King Stakh's Wild Hunt
- Cover of 2021 Belarusian edition
- Author: Uladzimir Karatkievich
- Language: Belarusian
- Genre: Fantasy, Thriller, Horror
- Publication date: 1964
- Publication place: Belarus
- ISBN: 9789851549272 2021 Belarusian edition

= King Stakh's Wild Hunt =

1964 novel by Uladzimir Karatkievich

King Stakh's Wild Hunt (Дзікае паляванне караля Стаха) is a novel by author Uladzimir Karatkievich published in 1964. It is based on the Wild Hunt, a motif (Motif E501 in Stith Thompson's Motif-Index of Folk-Literature) that occurs in the folklore of various Northern and Eastern European cultures.

== Plot ==
The story is told on behalf of the main character, Andrej Biełarecki, who is 96 years old at the moment of his narration. The story itself occurred during his youth, in the fall of 1888, somewhere in a remote swampy Belarusian area, when he, a young folklorist, lost his way during a rainstorm and found himself at a family castle of Janoŭskis.

The story takes place at the end of the 19th century. The young scientist, folklorist Andrej Biełarecki, having lost his way during a storm, finds himself in the Janoŭskis' ancestral castle, Bałotnyja Jaliny (Swamp Firs). He is received by the owner of the castle, Nadzieja Janoŭskaja, the last representative of her family. She tells Biełarecki that the Janoŭski family is cursed for twenty generations because of the betrayal committed by her ancestor, Raman the Old, and Nadzieja, a representative of the twentieth generation, expects a quick death, with which the Janoŭski family will end. She talks about the ghosts, the appearance of which heralds her death – the Wild Hunt, the Little Man, and the Blue Woman.

Biełarecki remains in the castle to protect Nadzieja and unravel the tangle of events. He sees the Little Man, a small creature with very long fingers, who looks through the windows at night; and The Blue Woman, descended from an old portrait, to which Nadzieja is very similar. Gradually, Biełarecki gets to know the rest of the inhabitants and Janoŭskaja's relatives: former student Andrej Sviecilovič, majordomo Ihnaś Bierman-Hacevič, her uncle and guardian Ryhor (Hryń) Dubatoŭk, haughty young gentry Alieś Varona, the hunter and tracker Ryhor. One evening in the swamp he is pursued by the Wild Hunt – a group of horsemen who gallop silently, move freely through the bog, make huge jumps and leave traces of ancient horseshoes. Biełarecki miraculously manages to hide in the castle and with renewed energy continues to search for people hiding behind the Wild Hunt. Together with Ryhor, they reveal the secret of the death of Nadzieja's father, driven into a swamp by the Wild Hunt two years before Biełarecki's arrival. Gradually, they learn the secret of the Wild Hunt: it was organized by Dubatoŭk in order to bring the girl to madness or death and take possession of the castle. All the riders were pursued and killed by local men, and Dubatoŭk died in a quagmire under the hooves of the Wild Hunt. The ghosts of the castle also disappear: the Little Man turns out to be Bierman's feeble-minded brother, whom Bierman let out of secret corridors, and the Blue Woman is Nadzieja herself, who wanders the castle in a somnambulistic dream.

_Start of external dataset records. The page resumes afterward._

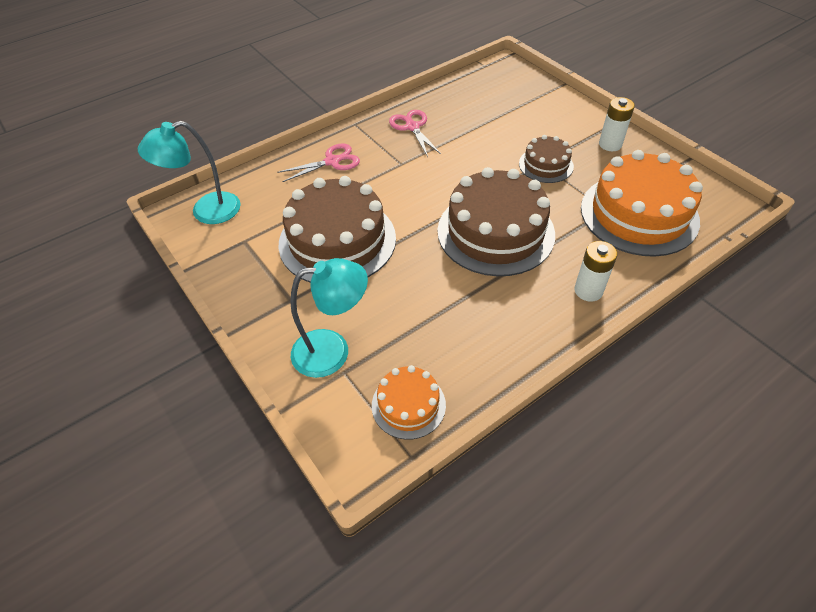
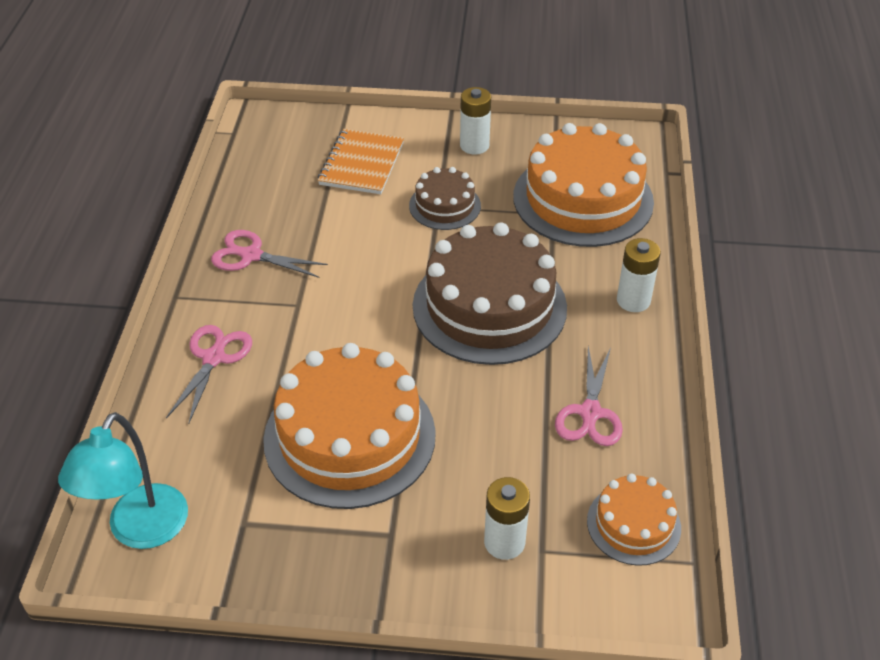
camera: 50 degrees left, 5 degrees down
brown cake [278,176,396,283] -> orange cake [263,343,436,509]
turquoise lamp [290,258,368,378] -> white battery [484,477,530,560]
none -> orange notebook [318,129,404,194]
none -> pink scissors [555,346,623,446]

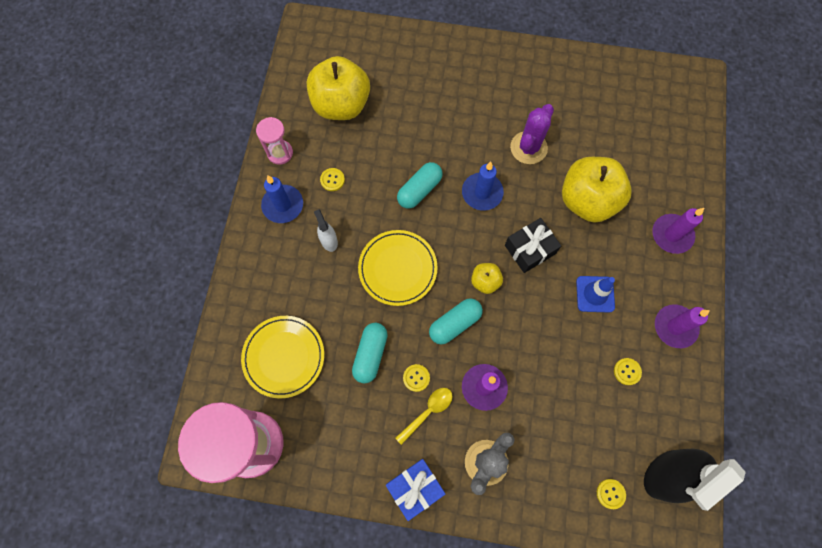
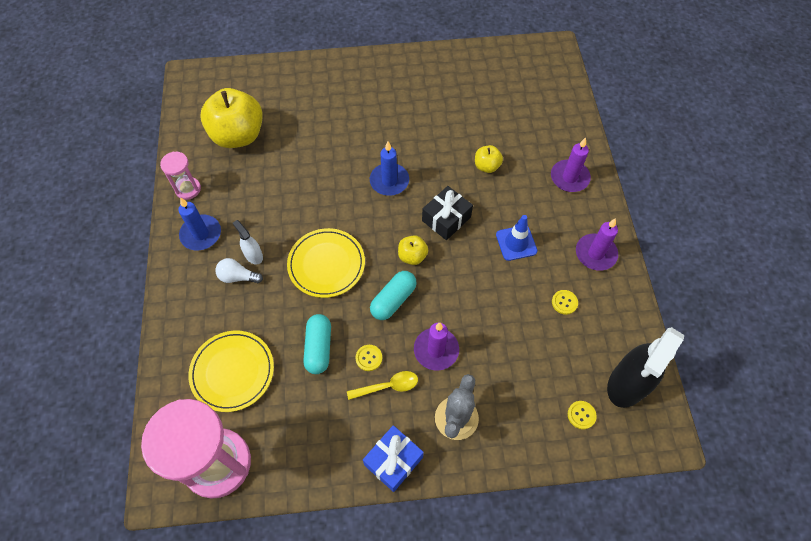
camera: 15 degrees left, 10 degrees down
yellow button [320,168,345,191] -> none
yellow spoon [395,388,453,445] -> yellow spoon turned 45 degrees clockwise [347,371,418,400]
turquoise capsule [397,162,443,209] -> none
purple cactus [510,104,554,164] -> none
yellow apple [562,157,632,222] -> yellow apple [475,145,503,173], size x0.46
none -> white light bulb [215,258,263,283]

Biełarecki takes Nadzieja from the Swamp Firs and marries her. Over time, she heals from constant fear and sleepwalking. By the end of the story, she is pregnant.

==Adaptations==
A 1979 film shot by Belarusfilm is based on the novel, which gained several international prizes. Karatkievich did not particularly like this adaptation, however the film has become one of the most notable Belarusian films.

In 1989, an opera was staged in Belarusian language. It received the State Prize of the Republic of Belarus.

On 15 September 2023, the premiere of an opera based on the novel was staged in the Barbican theater in London by the Belarus Free Theatre. It was nominated for the 2024 Laurence Olivier Awards.